作者
Hui Chen,Ye Chen,Suizhong Cao,Yanjiao Zhou,Jing Wang,Jianguo Xia
摘要
The skin is a complex ecosystem harboring millions of microorganisms. Resource availability (nutrients) is considered a crucial selection pressure shaping the system, which can be assessed by skin surface metabolome. Skin surface metabolome is also essential for addressing the underlying mechanism between microbe-host interaction. Here, we first review metabolites on the skin from various metabolome studies. We next detected and quantified metabolites through our samples from healthy human forearm skin using five analytical approaches: quantitative lipidomics, widely targeted lipidomics, widely targeted metabolomics, and targeted 500 metabolomics and oxidized lipidomics.

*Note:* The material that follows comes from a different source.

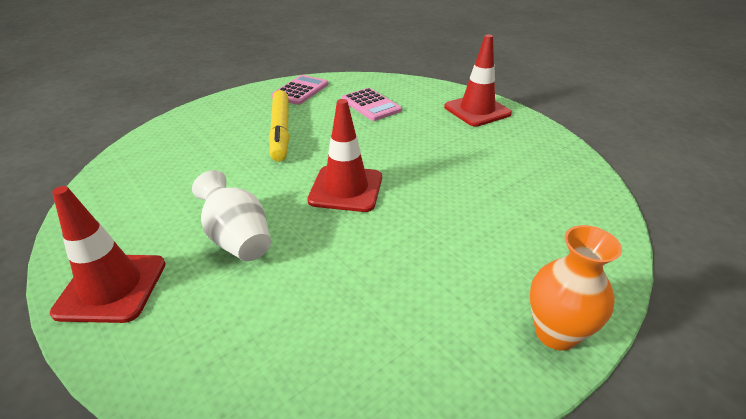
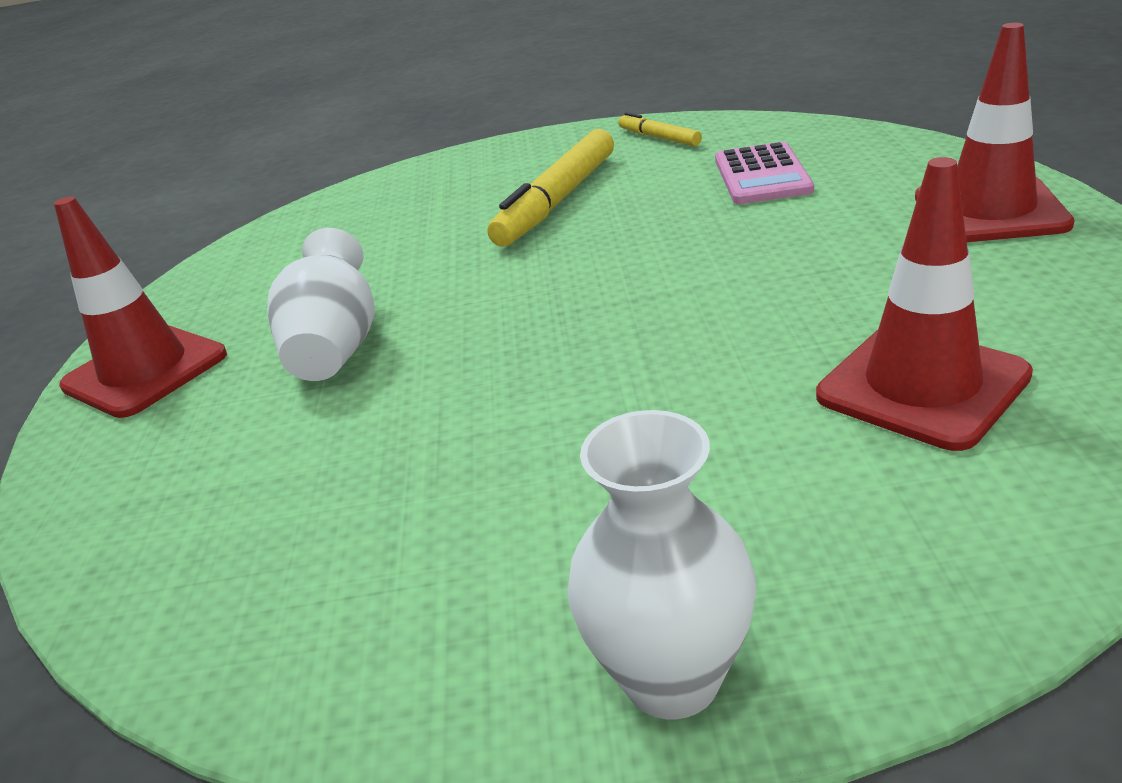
camera: 40 degrees right, 5 degrees down
(300, 90) = (659, 138): pink calculator -> yellow marker
(346, 189) = (563, 311): red traffic cone -> red traffic cone (922, 386)
(555, 333) = (671, 678): orange vase -> white vase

Our results showed that the diverse substances present on the skin surface, derived from the host (stratum corneum, skin appendages and plasma), environment (xenobiotics) and microbial metabolism, mainly comprised of lipids, amino acids, sugars, peptides, vitamins, hormones, pheromones, and other xenobiotics. Our samples showed free fatty acids (FFAs) and triglycerides (TGs) are the core lipids on the skin surface, accounting for approximately 90% of individual total lipids, with FFAs being the most abundant subclass (55%) and TGs are the most diverse subclass. In addition, the polar compounds on the skin primarily comprise amino acids, organic acids and their derivatives, nucleotides and their metabolites, and hormones and hormone-related compounds. Overall, our study provides a comprehensive overview of the skin surface metabolome that will facilitate future studies for skin microbiome-host interaction.